On a monthly basis, however, sales were down 3.3%, with much of the weakness occurring toward the end of the month, coinciding with rising uncertainty over tariffs.

"The standout trends to begin the year were a big jump in new supply at an uncommon time of year, as well as a weakening in sales which only showed up around the last week of January," said CREA senior economist Shaun Cathcart. "The timing of that change in demand leaves little doubt as to the cause – uncertainty around tariffs."

The national average selling price increased 1.1% year-over-year to $670,064. Meanwhile, the MLS Home Price Index, which adjusts for seasonal factors and differences in property types, was up 0.7% year-over-year.

CREA reported that new listings jumped 11% month-over-month. As a result, CREA’s months of inventory measure rose to 4.2 from 3.9 in December.

"The big takeaway here is that sales seem to be stabilizing across much of the country alongside lower borrowing costs," noted BMO's Robert Kavcic.

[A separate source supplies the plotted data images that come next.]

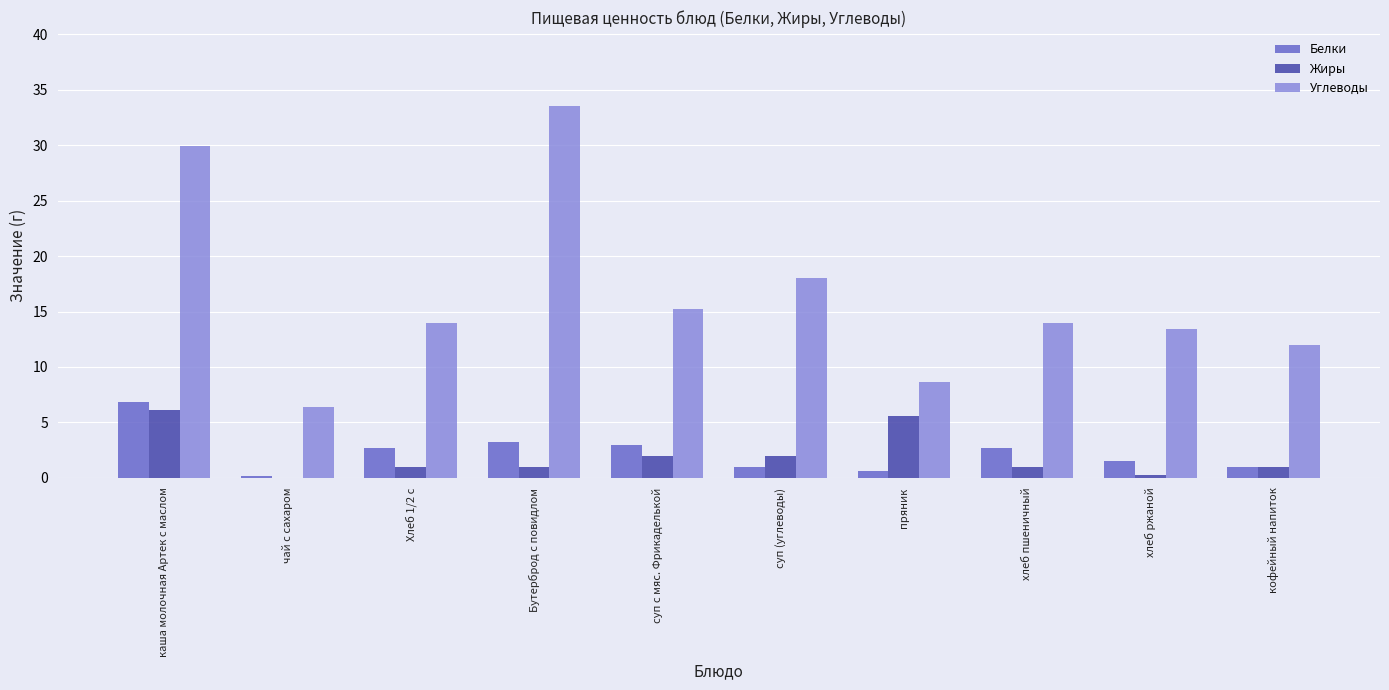

What are all the series names shown in the legend?

Белки, Жиры, Углеводы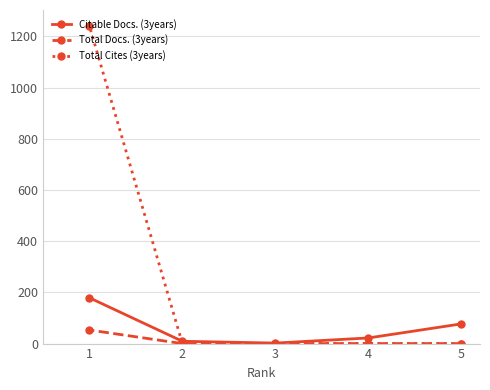

Is the value of Total Docs. (3years) at 1 greater than the value of Total Cites (3years) at 2?

Yes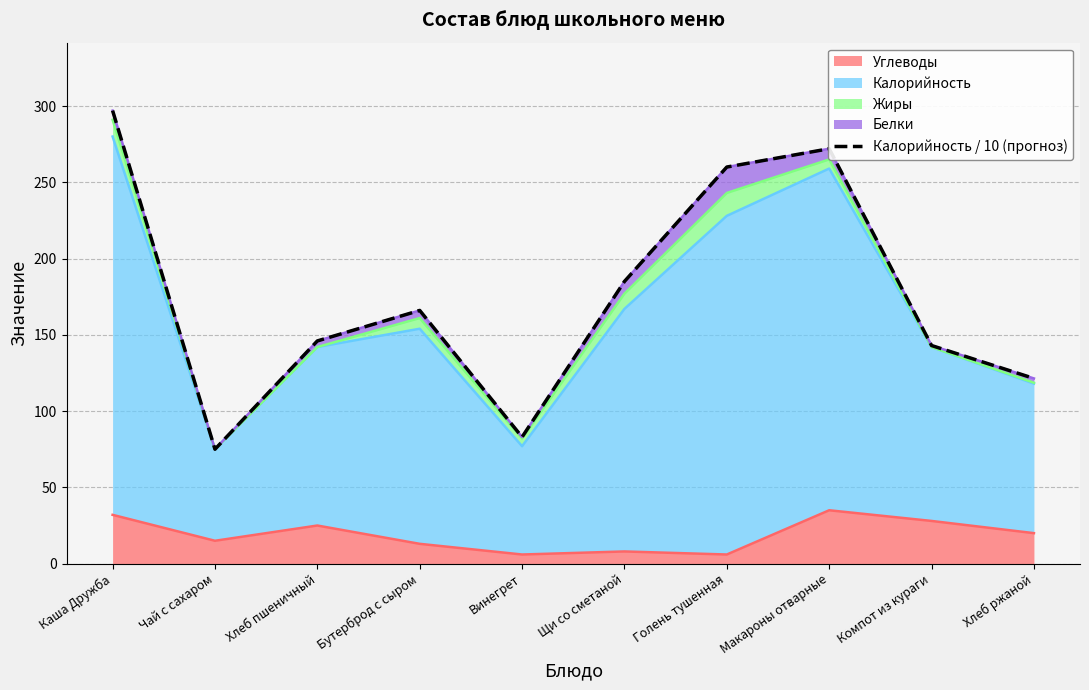

Which category has the lowest value across all series?

Чай с сахаром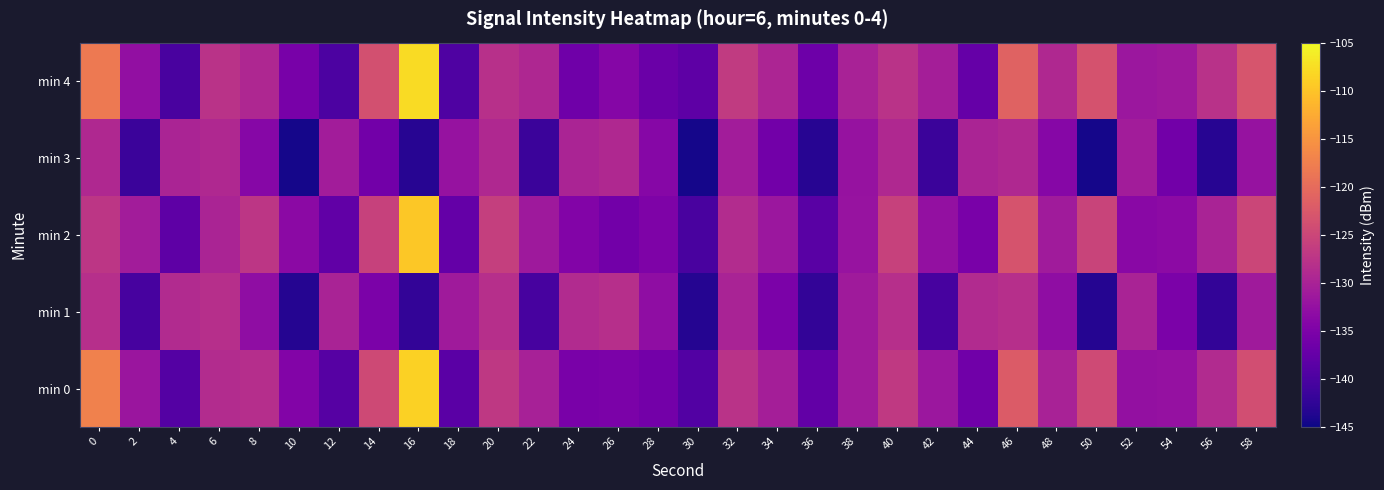

Reading left to right, list all the values displayed in this chart.

min 0: 0=-117.2	2=-131.8	4=-139.2	6=-128.7	8=-128.3	10=-134.5	12=-138.9	14=-124.7	16=-108.7	18=-138.6	20=-127.0	22=-130.3	24=-135.4	26=-135.2	28=-136.0	30=-139.2	32=-127.7	34=-130.6	36=-137.7	38=-131.1	40=-126.8	42=-131.6	44=-136.3	46=-122.2	48=-130.1	50=-124.4	52=-132.6	54=-132.4	56=-128.9	58=-124.0
min 1: 0=-128.1	2=-140.4	4=-128.8	6=-128.2	8=-133.1	10=-143.4	12=-129.9	14=-135.2	16=-142.2	18=-131.2	20=-128.1	22=-140.4	24=-128.8	26=-128.2	28=-133.1	30=-143.4	32=-129.9	34=-135.2	36=-142.2	38=-131.2	40=-128.1	42=-140.4	44=-128.8	46=-128.2	48=-133.1	50=-143.4	52=-129.9	54=-135.2	56=-142.2	58=-131.2
min 2: 0=-127.2	2=-130.8	4=-138.2	6=-129.7	8=-127.3	10=-133.5	12=-137.9	14=-125.7	16=-109.7	18=-137.6	20=-126.0	22=-131.3	24=-134.4	26=-136.2	28=-135.0	30=-140.2	32=-128.7	34=-131.6	36=-138.7	38=-132.1	40=-125.8	42=-132.6	44=-135.3	46=-123.2	48=-131.1	50=-125.4	52=-133.6	54=-133.4	56=-129.9	58=-125.0
min 3: 0=-129.1	2=-141.4	4=-129.8	6=-129.2	8=-134.1	10=-144.4	12=-130.9	14=-136.2	16=-143.2	18=-132.2	20=-129.1	22=-141.4	24=-129.8	26=-129.2	28=-134.1	30=-144.4	32=-130.9	34=-136.2	36=-143.2	38=-132.2	40=-129.1	42=-141.4	44=-129.8	46=-129.2	48=-134.1	50=-144.4	52=-130.9	54=-136.2	56=-143.2	58=-132.2
min 4: 0=-118.2	2=-132.8	4=-140.2	6=-127.7	8=-129.3	10=-135.5	12=-139.9	14=-123.7	16=-107.7	18=-139.6	20=-128.0	22=-129.3	24=-136.4	26=-134.2	28=-137.0	30=-138.2	32=-126.7	34=-129.6	36=-136.7	38=-130.1	40=-127.8	42=-130.6	44=-137.3	46=-121.2	48=-129.1	50=-123.4	52=-131.6	54=-131.4	56=-127.9	58=-123.0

"However, supply conditions are starting to vary noticeably," he added. "The weakest markets are now those that previously saw a large concentration of investors, typically for new condos, where completions are coming to market in a much softer environment."

CREA noted that while it expects a more active spring for Canada’s housing market, it cautioned that the threat of a trade war with the U.S. "is a major dark cloud" on the horizon.